Indian startups are witnessing a significant shift in their approach to public listings. In 2025, a notable 18 startups collectively raised ₹41,248 crore through IPOs, marking a record year for the sector. This trend, fueled by macroeconomic growth and supportive regulatory reforms, has positioned India as a burgeoning hub for tech IPOs. As 2026 unfolds, the momentum continues, albeit with a more cautious investor outlook.

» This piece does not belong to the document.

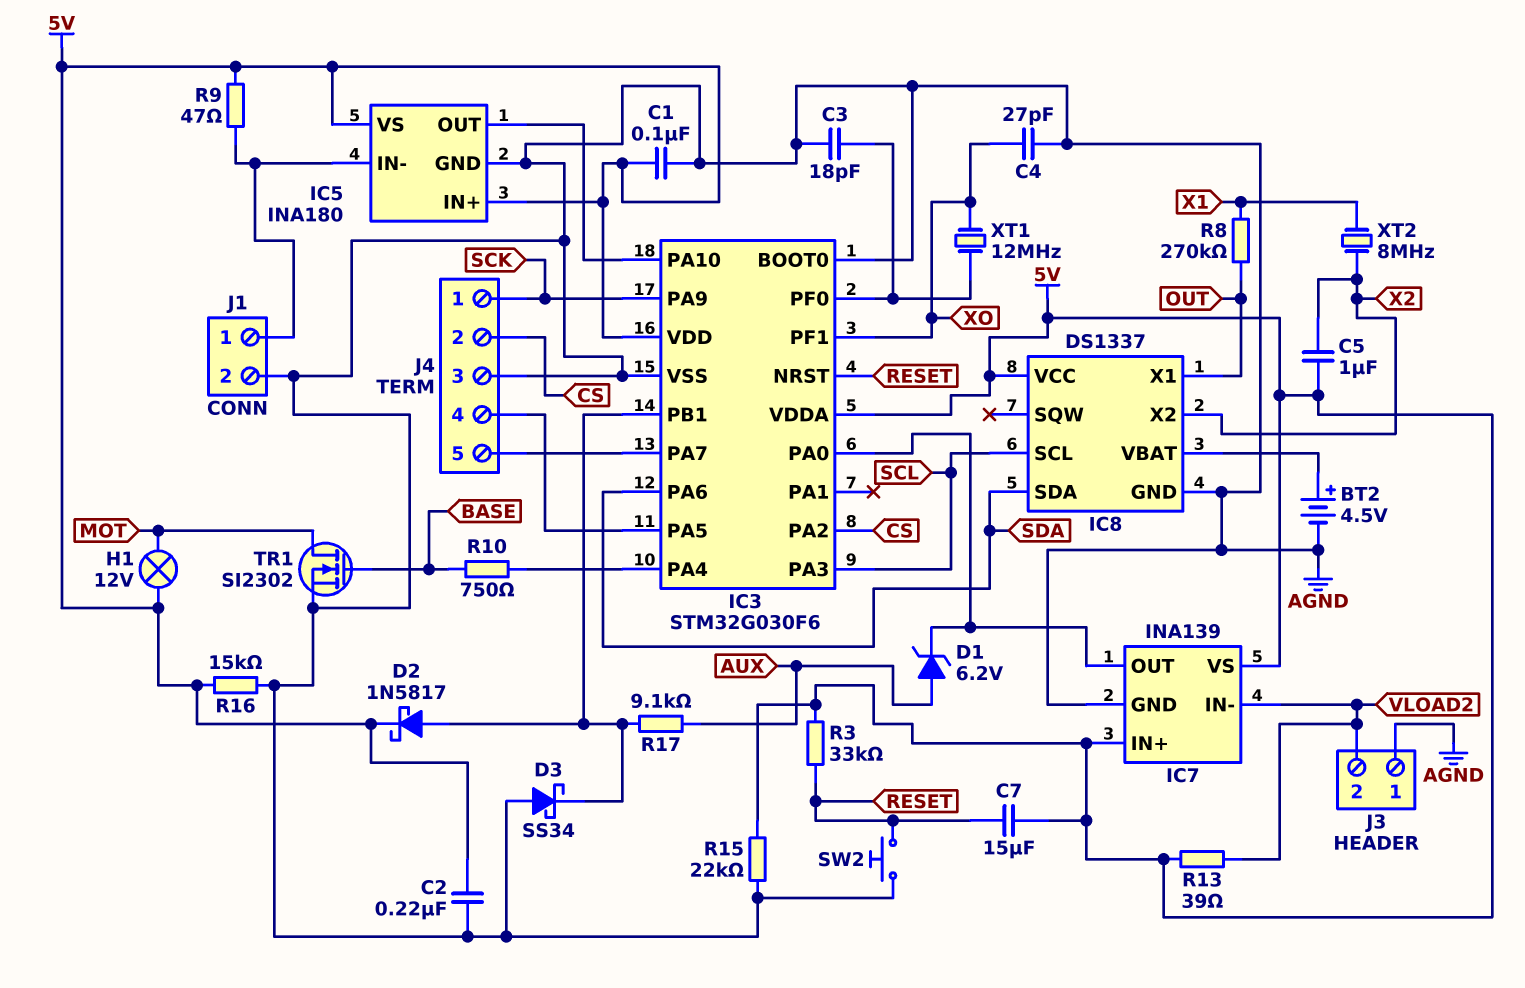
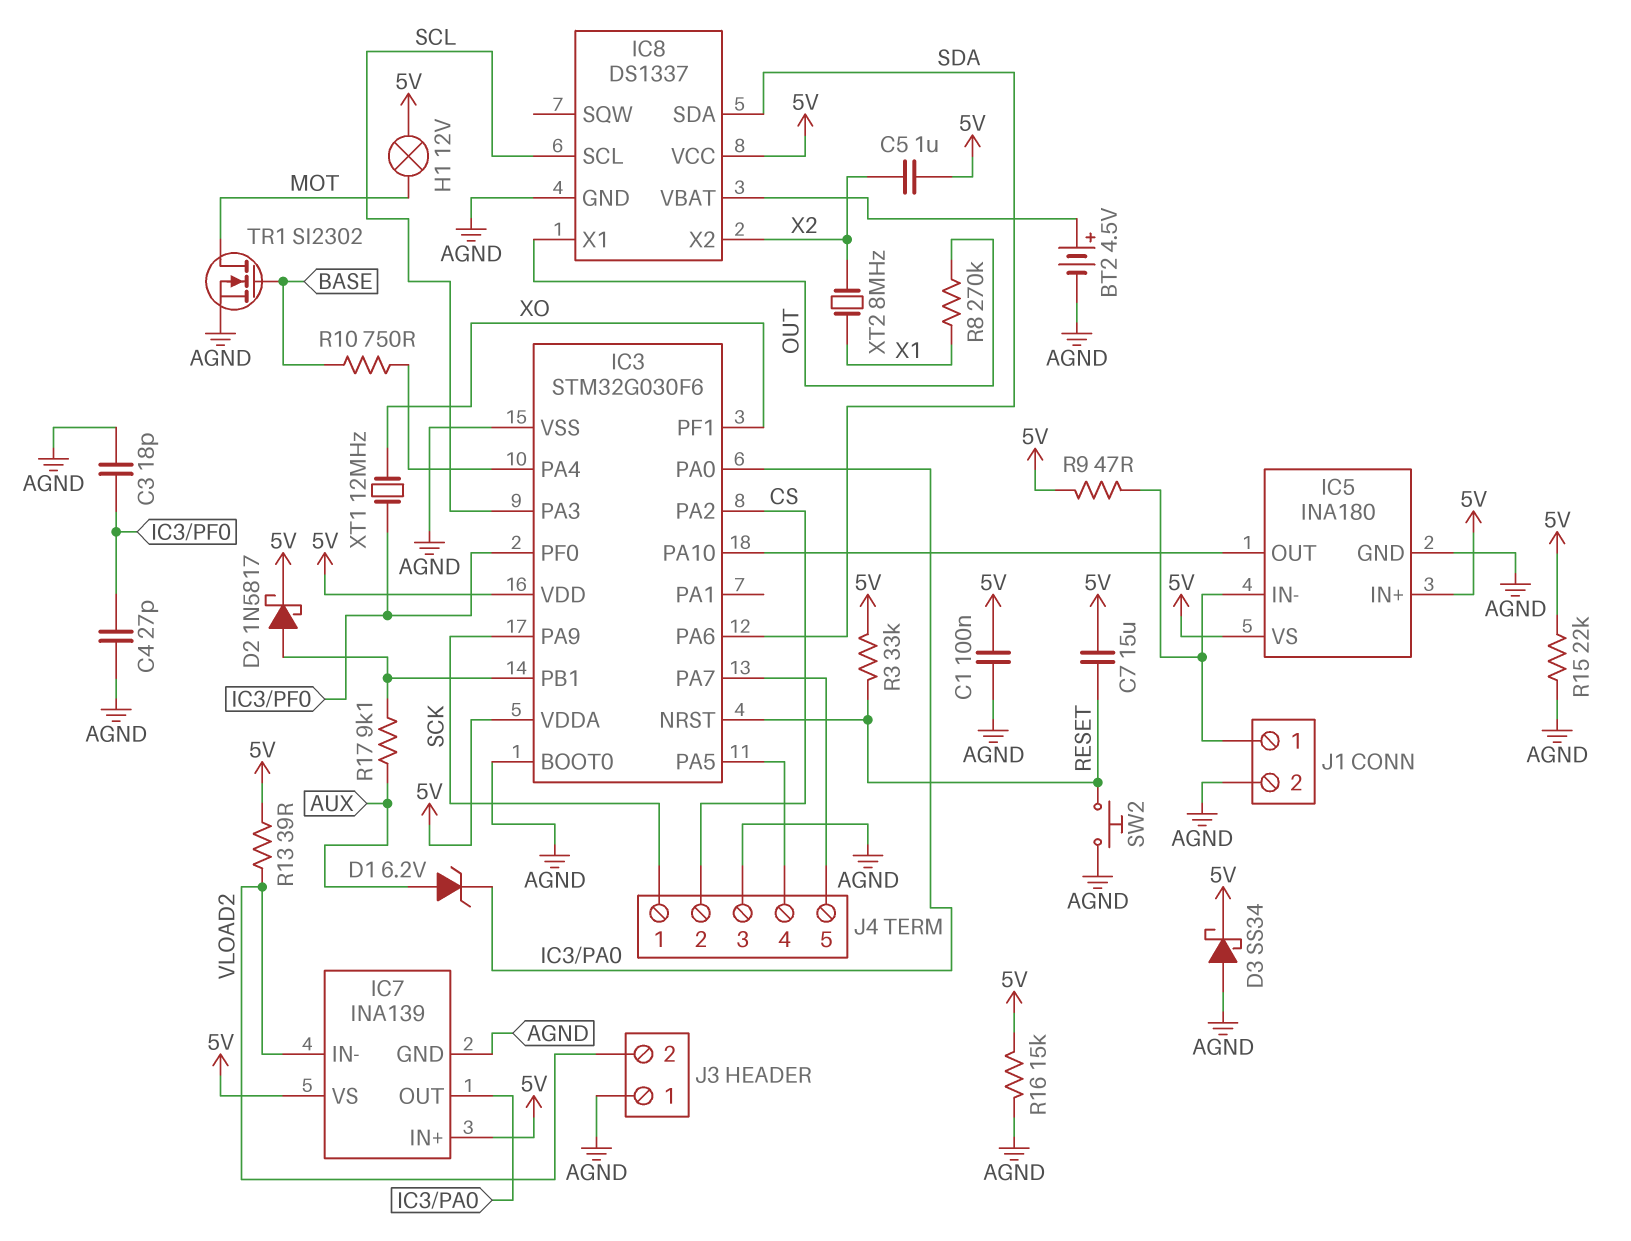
C2: 220nF (5V, AGND) -> none
C4: 27pF (AGND, XO) -> 27pF (AGND, IC3/PF0)
D3: schottky SS34 (A AGND, K IC3/PB1) -> schottky SS34 (A AGND, K 5V)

## The Surge of Indian Startups on Dalal Street
Last year, Dalal Street became a prominent destination for Indian startups seeking public capital. The surge was driven by several factors, including strong GDP growth projections that rejuvenated investor interest and reforms by the Securities and Exchange Board of India (SEBI) that simplified the listing process. Measures such as streamlined DRHP filings and more flexible employee stock ownership plans allowed founders to retain significant stakes in their companies.
Retail investors played a crucial role, with demat accounts surpassing the 20 crore mark, reflecting widespread participation in the stock market. The Offer for Sale (OFS) component dominated public issues, providing liquidity to early investors in tech companies. Post-IPO, companies with a focus on profitability, sustainable growth, and governance were particularly favored by investors.
## Context and Competition in the IPO Landscape
The Indian IPO landscape is poised for further activity in 2026, with 24 startups already filing their DRHPs and another 26 in various stages of finalizing their IPO plans. Notable unicorns such as Flipkart, Zepto, OYO, InMobi, and Zetwerk could collectively raise over ₹47,000 crore, potentially making 2026 a landmark year for startup IPOs.
However, unlike the previous year, the initial public offerings in early 2026 have seen mixed results, with many listings experiencing flat or lackluster performances. This shift can be attributed to investors prioritizing companies with strong fundamentals, predictable cash flows, and operational discipline over mere growth potential. Factors such as governance, capital efficiency, and long-term value creation have become critical considerations for public market investors.
## Implications for India’s Startup Ecosystem
The recalibration of investor priorities in 2026 signals a maturing of the Indian startup ecosystem. Companies preparing for IPOs are increasingly required to demonstrate sustainable unit economics and lower cash burn rates. Challenges persist, including moderating retail subscription levels and a cautious stance from foreign institutional investors due to geopolitical tensions and muted secondary market performance. The ongoing conflict in West Asia adds an additional layer of complexity.
Despite these challenges, the outlook for tech IPOs in India remains optimistic. The evolution of business models, the growth of domestic capital pools, and a regulatory environment that emphasizes transparency and governance position India as an attractive destination for startup IPOs. The focus on financial prudence and operational excellence is expected to enhance the long-term prospects of Indian startups on the global stage.
As Indian startups continue to navigate the IPO landscape, founders and investors should closely monitor the evolving market dynamics and regulatory developments. The emphasis on sustainable growth and robust financial metrics will likely shape the future of startup IPOs in India. Watching how unicorns like Flipkart and OYO perform in their public debuts could provide valuable insights into the trajectory of the Indian tech sector.